Is more skin cancer screening making us healthier?

If our more aggressive screening were making us healthier, it would not be a problem. But that doesn’t appear to be the case, Welch et al write. While diagnosis of early-stage melanoma as grown 50 times the rate as in 1975, the rate of invasive melanoma has not gone down.

“Catching the cancer early” is the goal of screening, but diagnosing many more melanomas early has not abated the rise of invasive cancers.

Additionally, the rate of mortality from skin cancer has remained stable. Over the past few years there has been a fortunate reduction in mortality, but this is much more likely due to treatment breakthroughs in metastatic melanoma, rather than early detection. “Despite all the additional detection over the past 40 years, melanoma mortality did not change until the advent of improved treatment for metastatic disease,” the authors write.

Overdiagnosis of melanoma creates more harms of its own. A cancer diagnosis often leads to anxiety and increased out-of-pocket costs for treatment and surveillance. There are potential complications from biopsies, such as infection. And the time that dermatologists spend screening healthy patients may make it harder for people with symptomatic skin disease to get time with doctors.

What can we do?

The increase in melanoma diagnoses has created a vicious cycle: As disease becomes more common, there are more campaigns to raise awareness, leading to more screenings, more referrals, and even more diagnoses. How do we break this cycle?

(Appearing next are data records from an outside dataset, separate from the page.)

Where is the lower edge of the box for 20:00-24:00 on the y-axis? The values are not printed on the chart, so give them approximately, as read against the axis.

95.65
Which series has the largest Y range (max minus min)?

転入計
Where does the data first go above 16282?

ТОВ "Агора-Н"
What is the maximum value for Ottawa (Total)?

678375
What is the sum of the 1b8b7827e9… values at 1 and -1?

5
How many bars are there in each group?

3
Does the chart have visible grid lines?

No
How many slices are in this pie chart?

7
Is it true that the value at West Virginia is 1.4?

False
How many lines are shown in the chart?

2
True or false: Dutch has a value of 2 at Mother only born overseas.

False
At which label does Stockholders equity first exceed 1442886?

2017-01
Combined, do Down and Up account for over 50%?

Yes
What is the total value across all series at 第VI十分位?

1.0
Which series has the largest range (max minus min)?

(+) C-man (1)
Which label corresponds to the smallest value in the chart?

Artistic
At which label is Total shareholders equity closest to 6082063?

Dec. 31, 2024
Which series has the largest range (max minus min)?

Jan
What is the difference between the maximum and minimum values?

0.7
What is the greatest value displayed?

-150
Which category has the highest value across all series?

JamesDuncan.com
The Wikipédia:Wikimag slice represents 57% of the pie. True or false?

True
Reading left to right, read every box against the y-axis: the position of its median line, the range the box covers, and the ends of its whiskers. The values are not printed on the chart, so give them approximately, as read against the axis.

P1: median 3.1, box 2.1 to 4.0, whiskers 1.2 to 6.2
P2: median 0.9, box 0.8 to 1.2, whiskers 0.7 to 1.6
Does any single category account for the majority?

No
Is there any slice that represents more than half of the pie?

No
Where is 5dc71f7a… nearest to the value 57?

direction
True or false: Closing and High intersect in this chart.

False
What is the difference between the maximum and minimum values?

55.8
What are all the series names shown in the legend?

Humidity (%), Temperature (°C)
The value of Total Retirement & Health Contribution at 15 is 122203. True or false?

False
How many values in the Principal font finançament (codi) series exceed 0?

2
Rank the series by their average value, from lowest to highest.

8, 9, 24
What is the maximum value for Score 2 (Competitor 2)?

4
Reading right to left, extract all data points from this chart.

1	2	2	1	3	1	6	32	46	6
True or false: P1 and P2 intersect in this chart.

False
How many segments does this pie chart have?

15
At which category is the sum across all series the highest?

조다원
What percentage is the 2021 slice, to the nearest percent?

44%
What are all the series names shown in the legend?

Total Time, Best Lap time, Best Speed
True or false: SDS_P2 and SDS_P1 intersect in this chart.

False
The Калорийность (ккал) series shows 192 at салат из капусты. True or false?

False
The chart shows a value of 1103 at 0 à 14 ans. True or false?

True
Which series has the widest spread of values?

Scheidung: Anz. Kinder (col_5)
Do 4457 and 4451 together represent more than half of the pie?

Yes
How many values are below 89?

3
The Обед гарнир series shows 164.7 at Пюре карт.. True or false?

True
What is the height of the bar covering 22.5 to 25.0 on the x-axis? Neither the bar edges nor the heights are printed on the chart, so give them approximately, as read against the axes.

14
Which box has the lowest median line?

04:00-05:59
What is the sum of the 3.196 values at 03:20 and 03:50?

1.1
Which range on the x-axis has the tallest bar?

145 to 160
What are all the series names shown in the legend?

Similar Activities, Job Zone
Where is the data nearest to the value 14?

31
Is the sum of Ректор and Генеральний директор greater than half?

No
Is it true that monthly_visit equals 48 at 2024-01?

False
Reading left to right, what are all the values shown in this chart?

Here are some ways we can reduce melanoma overdiagnosis:

  • Restrict dermatologists from referring patients to their own labs, which is a financial conflict of interest.
  • Don’t restart population-wide skin cancer screenings after Covid-19, only screen high-risk groups instead.
  • Increase public awareness of overdiagnosis, risk factors for skin cancer, and warning signs of skin cancer, rather than just tell people to get screened.
  • Reduce the pressure on pathologists to diagnose everything, whether that be legal pressure or cultural. Welch and colleagues write, “It is time for pathologists to reassert their role as the arbiter of whether a lesion is melanoma or not and accept an inherent misdiagnosis rate, or to explicitly acknowledge that this demarcation is no longer possible.”
  • Similarly, dermatologists and primary care doctors need to raise their threshold to biopsy, rather than biopsy every super-small pigmentation. Welch et al suggest “not to biopsy pigmented lesions with a diameter smaller than that of a pencil eraser (6 mm).”

“Now is not the time to add more anxiety and expense to an already anxious and expensive world.”

H. Gilbert Welch, Benjamin Mazer, and Adewole Adamson, New England Journal of Medicine

Finally, we have to stop paying physicians based on volume of services, because this encourages unnecessary screening and follow-up procedures. As much as skin cancer screening has permeated the public health narrative, we have to acknowledge the harm and cost caused by this practice, and stop for the benefit of patients.


Judith Garber is the Health Policy and Communications Fellow at the Lown Institute. She holds a masters degree in public policy from the Heller School of Social Policy and Management.